About 15 years ago a mother from London approached him and said "Do not judge me too harshly Dr. Wakefield, but when I die I am taking my son with me. You see, I'm all he has. I'm the only one who loves him."

"I didn't judge," said Wakefield. "I was moved by the love that a mother must have for her child that she would take his life rather than have him fall upon a society that really didn't give a damn."

Having established his street cred, Wakefield stuck to the party line that vaccines are way more dangerous than the diseases they protect us against, and they are not being adequately studied for safety. And he promised to soldier on, and continue to do the studies that the medical establishment is afraid of. Or something like that.

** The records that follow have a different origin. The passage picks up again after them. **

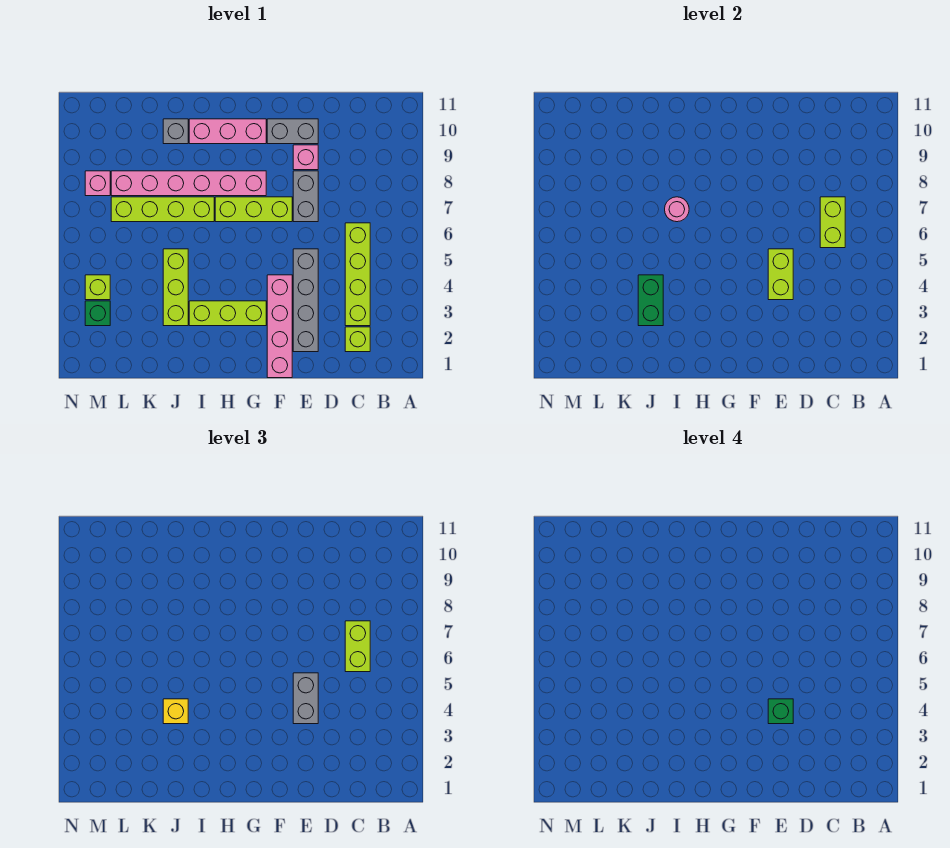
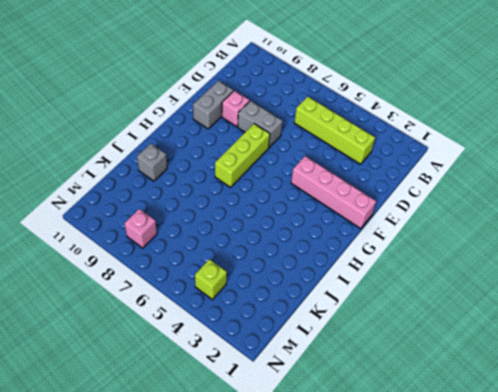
none -> lime brick C2 level 1
none -> grey brick E2:E5 level 1
none -> lime brick G3:I3 level 1

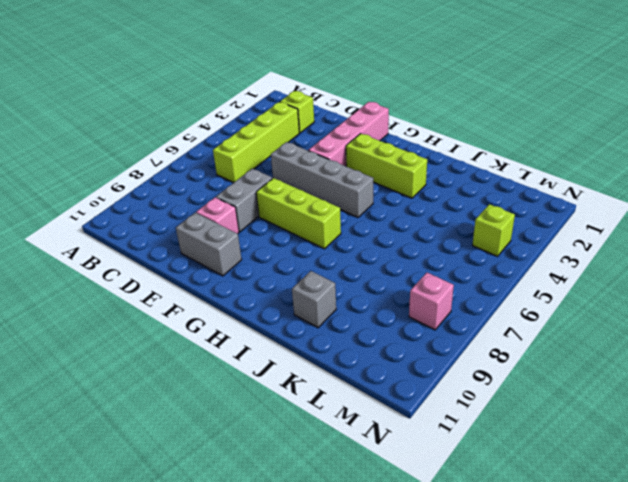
grey brick E5:H5 level 1 -> grey brick E2:E5 level 1
none -> pink brick G8:L8 level 1
none -> pink brick G10:I10 level 1
none -> lime brick I7:L7 level 1

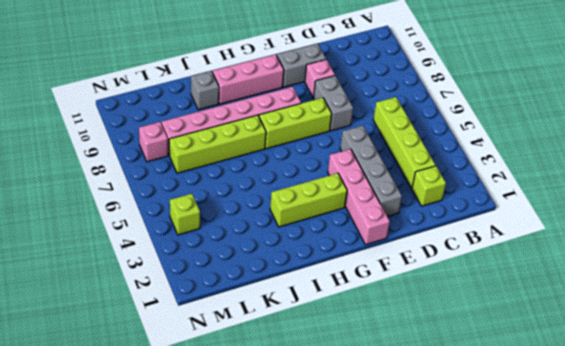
none -> lime brick J3:J5 level 1
none -> green brick M3 level 1
none -> lime brick C6:C7 level 2

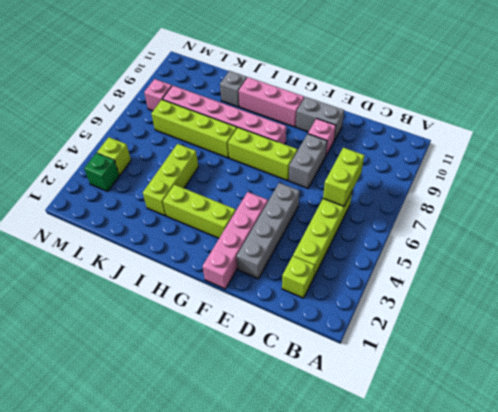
none -> lime brick E4:E5 level 2
none -> pink round brick I7 level 2
none -> green brick J3:J4 level 2

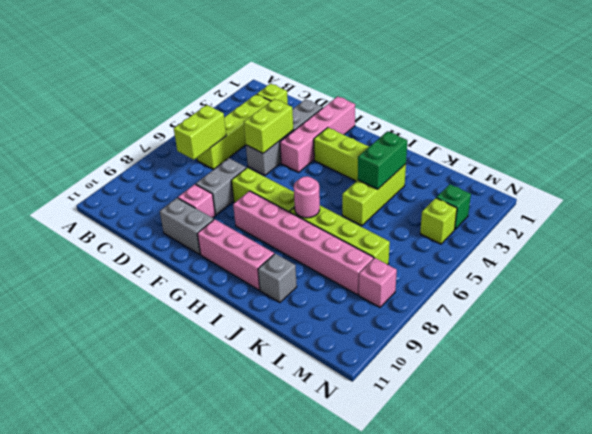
none -> lime brick C6:C7 level 3
none -> grey brick E4:E5 level 3
none -> yellow brick J4 level 3

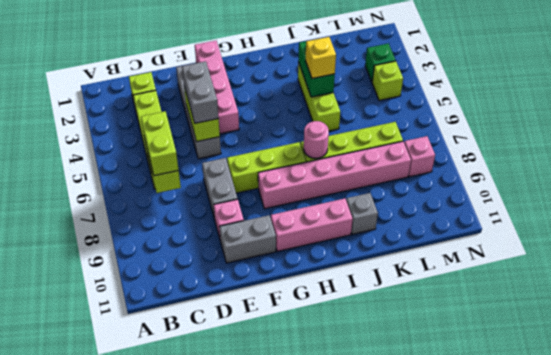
none -> lime brick G3:I3 level 1
none -> green brick E4 level 4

The crowd also heard from financial analyst and amateur immunologist Michael Belkin, who played electric guitar and sang Vaccine Gestapo. He was introduced by a speaker who claimed "vaccine safety" is the defining issue of our day - forget global warming, social inequality, and radical Islam. The real tragedy, apparently, is that too many children are protected against too many diseases. Fortunately, we have a talented songwriter to whip the masses into a frenzy. Lucky audience members snagged free copies of Belkin's CD, which featured two other ditties: We Don't Want Their Flu Vaccine, and Keep Your Mandates Out of My Body. Here's the cover art:

2010-06-04-Refusers11.jpg

Vaccine trial lawyers hit a few low notes of their own. Attorney Robert Krakow, who draws his sustenance from the Vaccine Injury Compensation Program, pretended to lead anti-vaccine activists in The Fish Cheer. He stopped at F, and quipped "That's what the government can do with its vaccine program." Referring to his salad days of prosecuting drug crimes in Manhattan, Krakow confessed "I should have been going after the real drug pushers" - meaning the CDC, AAP, FDA, etc.

Note to Attorney Krakow: Technically speaking, vaccines are not drugs, they're "biologics". But we get it -- you're mad.

Rally organizers clearly expected a larger crowd.

The anti-vaccination event had been heavily promoted for weeks, and busing was arranged for the 33 mile ride down I-90 from the Westin O'Hare, where hundreds more were attending Generation Rescue's annual trade fair/revival meeting. But by 5 p.m., as the rally fizzled to a close, dozens of anti-vaccine signs sat unused, and a sign-in sheet listed a mere 35 names and email addresses. Hundreds of free bananas remained unclaimed, and most of the vendors' tables that lined one side of the quad remained empty.

Meanwhile, the rest of city carried on as normal. In this case, that was a good thing.